One morning this past June the kids I nanny hadn’t been napping well but they all fell asleep in the car, so I decided to just drive around for an hour to give them a solid rest. They live near an intersection on the border of Roslindale and West Roxbury, and I drove through that intersection about three or four times in that hour, looping around to find places to drive without getting too far from home in case they woke up. There were a lot of police cars and ambulances there, and I wondered what had happened. It wasn’t until I got home from work that evening and turned on the news that I saw that a potential terrorist had been shot and killed there by the police. It was just fifty yards or so from where the kids and I had passed several times that morning. Half a mile from their house. About a mile from mine.

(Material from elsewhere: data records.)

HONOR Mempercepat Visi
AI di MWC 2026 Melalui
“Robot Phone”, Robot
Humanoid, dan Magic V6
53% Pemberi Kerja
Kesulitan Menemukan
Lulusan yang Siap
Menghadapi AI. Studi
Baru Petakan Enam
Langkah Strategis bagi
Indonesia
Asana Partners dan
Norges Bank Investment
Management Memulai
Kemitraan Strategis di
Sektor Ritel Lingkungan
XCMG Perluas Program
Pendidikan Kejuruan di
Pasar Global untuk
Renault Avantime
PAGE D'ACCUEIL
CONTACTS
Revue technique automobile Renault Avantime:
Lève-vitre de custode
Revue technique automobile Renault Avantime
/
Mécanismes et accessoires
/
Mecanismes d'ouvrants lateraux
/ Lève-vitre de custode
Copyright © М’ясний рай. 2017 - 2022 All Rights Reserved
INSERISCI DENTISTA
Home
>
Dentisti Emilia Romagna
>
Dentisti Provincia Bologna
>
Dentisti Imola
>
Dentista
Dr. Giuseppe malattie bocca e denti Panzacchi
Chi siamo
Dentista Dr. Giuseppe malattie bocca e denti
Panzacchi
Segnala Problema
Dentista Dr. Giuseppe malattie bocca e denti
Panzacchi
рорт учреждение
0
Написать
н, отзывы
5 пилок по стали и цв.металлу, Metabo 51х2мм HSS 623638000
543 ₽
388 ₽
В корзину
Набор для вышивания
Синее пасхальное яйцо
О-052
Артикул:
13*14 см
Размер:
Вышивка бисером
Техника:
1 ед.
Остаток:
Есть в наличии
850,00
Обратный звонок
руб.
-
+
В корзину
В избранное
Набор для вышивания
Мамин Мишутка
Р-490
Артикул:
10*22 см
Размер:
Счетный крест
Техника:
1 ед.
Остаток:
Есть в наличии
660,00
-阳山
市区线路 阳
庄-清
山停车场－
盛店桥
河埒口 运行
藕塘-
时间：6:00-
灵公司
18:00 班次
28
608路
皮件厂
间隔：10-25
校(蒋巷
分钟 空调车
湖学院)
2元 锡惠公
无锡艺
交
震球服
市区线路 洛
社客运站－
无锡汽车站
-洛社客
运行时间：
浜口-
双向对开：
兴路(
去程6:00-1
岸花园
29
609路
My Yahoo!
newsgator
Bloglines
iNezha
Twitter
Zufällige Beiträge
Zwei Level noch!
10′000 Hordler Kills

There is not much I can do right now for the Syrian refugees, shivering in tents on concrete floors as the cold weather sets in. There’s not much I can do for the families of the victims of the shootings in Paris and Beirut. But I can smile and wave and let people go ahead of me in traffic. I can humanize the driver in the car that cut me off and extend compassion to him or her. And I can get out of my car, and off of the internet — another closed-in vehicle that keeps me from really seeing the person I am interacting with — and actually get out into the city and interact with people. I can’t help the children drowning in the Mediterranean, but I signed up to lead a playgroup at a local homeless shelter. I can remember that everyone I meet is fighting a great battle, and give them a moment of refreshment and rest, a kind word in a world that has maybe been cruel to them. I can remember that we have no choice, that we must love one another or die.